When the Internet began taking hold during the dot-com boom, there was a shift in thinking around corporate software. Not only were desktop applications taking second place to Web-based products, big software companies began creating “development tools” and the term IDE (which stands for integrated development environment) became status quo. During that period, business executives were hot for the next best shiny technology object and pushed hard for fast development cycles. Loosely conceived ideas and requirements, ridiculously short timelines, and an intolerance for planning and documentation were common characteristics of projects during that time. (Sounds like a certain methodology, but that’s a subject for another article). In and around that Web culture was born the developer role that maintains those same characteristics to this day.
In short, development and engineering are based on opposite tenets. Engineering is scientific, quantified, and disciplined, whereas development is random, not based on metrics, and stays away from engineering discipline. In some businesses, hiring managers and HR departments create an incorrect context when they give a software developer the title of software engineer. This is what causes confusion.
A consideration for the industry
The incorrect use of software worker titles in corporate spaces has caused widespread confusion. As a result, it’s currently difficult to associate a software-related title to a specific job role. For hiring managers and HR recruiters, consider this: If you’re looking for skills that describe engineering, don’t post a job request for a developer. Similarly, if you don’t need engineering skills, then don’t post a job request for an engineer.

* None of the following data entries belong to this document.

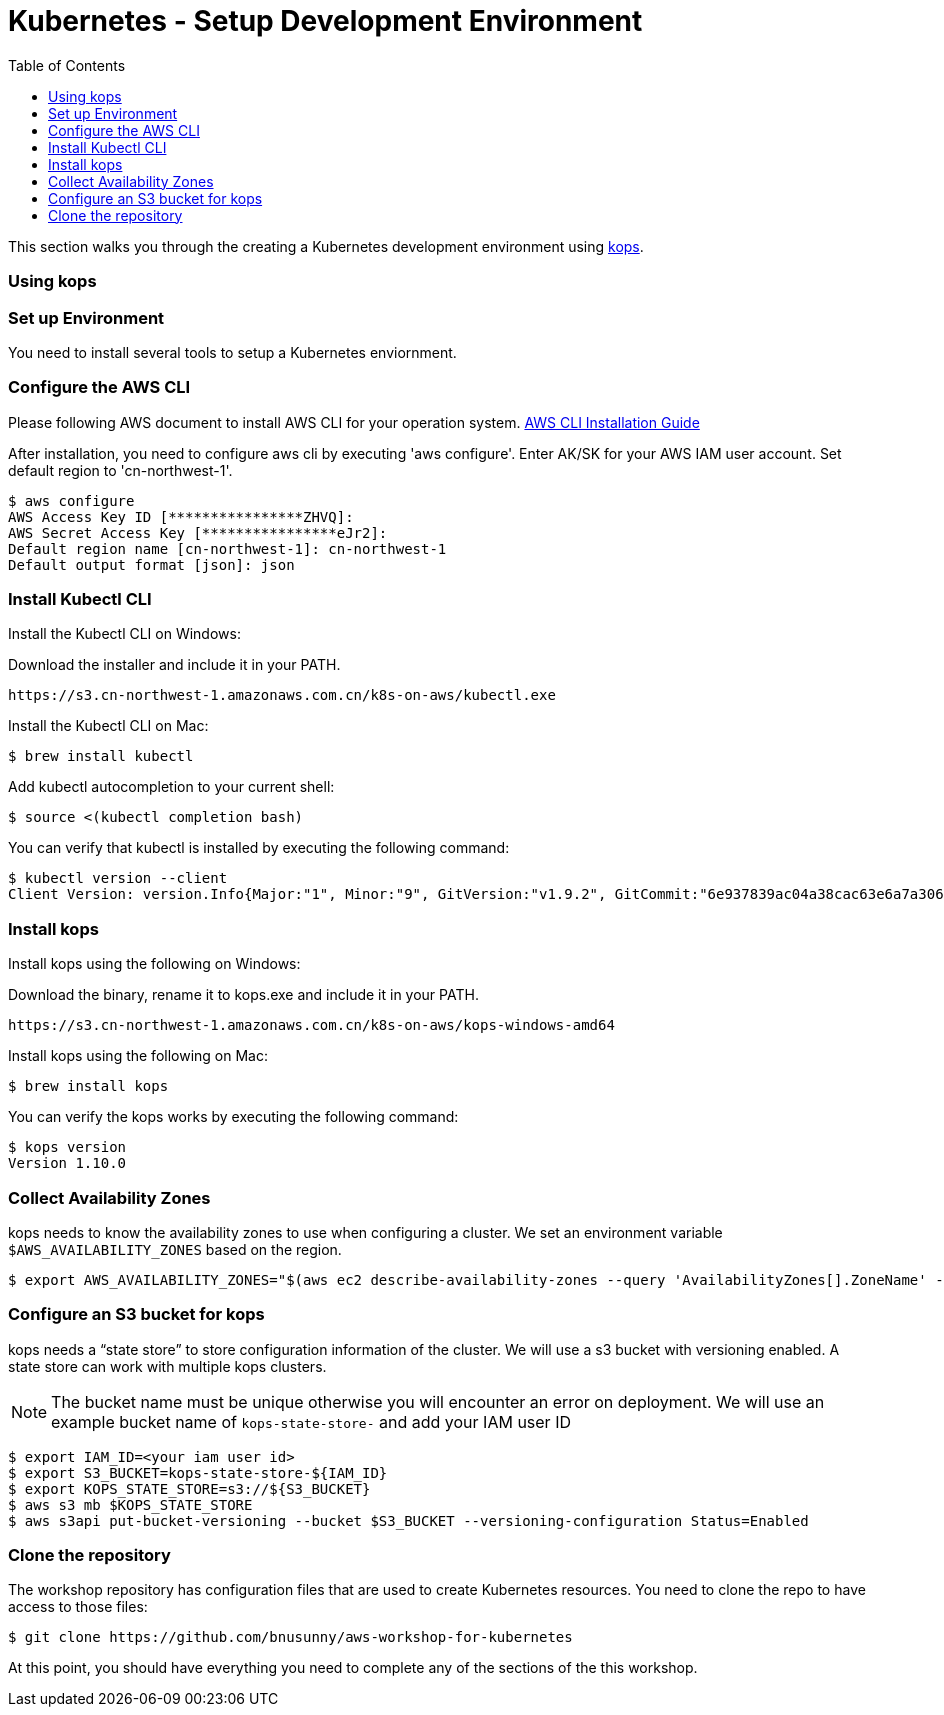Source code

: = Kubernetes - Setup Development Environment
:toc:
:icons:
:linkattrs:
:imagesdir: ../../resources/images


This section walks you through the creating a Kubernetes development environment using https://github.com/kubernetes/kops[kops].  

=== Using kops

=== Set up Environment

You need to install several tools to setup a Kubernetes enviornment. 

=== Configure the AWS CLI

Please following AWS document to install AWS CLI for your operation system. 
https://docs.aws.amazon.com/cli/latest/userguide/installing.html[AWS CLI Installation Guide]

After installation, you need to configure aws cli by executing 'aws configure'. Enter AK/SK for your AWS IAM user account. Set default region to 'cn-northwest-1'. 

    $ aws configure
    AWS Access Key ID [****************ZHVQ]:
    AWS Secret Access Key [****************eJr2]:
    Default region name [cn-northwest-1]: cn-northwest-1
    Default output format [json]: json

=== Install Kubectl CLI

Install the Kubectl CLI on Windows: 

Download the installer and include it in your PATH. 

    https://s3.cn-northwest-1.amazonaws.com.cn/k8s-on-aws/kubectl.exe   

Install the Kubectl CLI on Mac: 

    $ brew install kubectl

Add kubectl autocompletion to your current shell:

    $ source <(kubectl completion bash)

You can verify that kubectl is installed by executing the following command:

    $ kubectl version --client
    Client Version: version.Info{Major:"1", Minor:"9", GitVersion:"v1.9.2", GitCommit:"6e937839ac04a38cac63e6a7a306c5d035fe7b0a", GitTreeState:"clean", BuildDate:"2017-09-28T22:57:57Z", GoVersion:"go1.8.3", Compiler:"gc", Platform:"linux/amd64"}

=== Install kops

Install kops using the following on Windows: 

Download the binary, rename it to kops.exe and include it in your PATH.

    https://s3.cn-northwest-1.amazonaws.com.cn/k8s-on-aws/kops-windows-amd64 


Install kops using the following on Mac:

    $ brew install kops

You can verify the kops works by executing the following command: 

    $ kops version
    Version 1.10.0


=== Collect Availability Zones

kops needs to know the availability zones to use when configuring a cluster. We set an environment variable `$AWS_AVAILABILITY_ZONES` based on the region.

    $ export AWS_AVAILABILITY_ZONES="$(aws ec2 describe-availability-zones --query 'AvailabilityZones[].ZoneName' --output text | awk -v OFS="," '$1=$1')"

=== Configure an S3 bucket for kops

kops needs a "`state store`" to store configuration information of the cluster. We will use a s3 bucket with versioning enabled. A state store can work with multiple kops clusters.

[NOTE]
The bucket name must be unique otherwise you will encounter an error on deployment. We will use an example bucket name of `kops-state-store-` and add your IAM user ID

    $ export IAM_ID=<your iam user id>
    $ export S3_BUCKET=kops-state-store-${IAM_ID}
    $ export KOPS_STATE_STORE=s3://${S3_BUCKET}
    $ aws s3 mb $KOPS_STATE_STORE
    $ aws s3api put-bucket-versioning --bucket $S3_BUCKET --versioning-configuration Status=Enabled

=== Clone the repository

The workshop repository has configuration files that are used to create Kubernetes resources.  You need to clone the repo to have access to those files:

    $ git clone https://github.com/bnusunny/aws-workshop-for-kubernetes

At this point, you should have everything you need to complete any of the sections of the this workshop.

====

There are legitimate roles for development and engineering alike. Not all projects in the corporate space require an engineering skill set, and conversely, some projects need and should be engineered. There’s even room for new titles for old disciplines, so who knows what the next nomenclatures will be. Perhaps we should be called software astronauts, since every day on the job is an exploration into the unknown.
The point is, regardless of title, the role of a software engineer is what it’s always been: systematic, disciplined, and quantifiable. And it shouldn’t be confused with the role of a developer or any deviation from fundamental engineering practices that may arise in the future. CW (18 February, 2009)
Andrew Anguelo has worked for an array of small and Fortune 500 companies during more than two decades in software engineering. Today he owns a number of diverse businesses and is an active software architect of business and finance systems.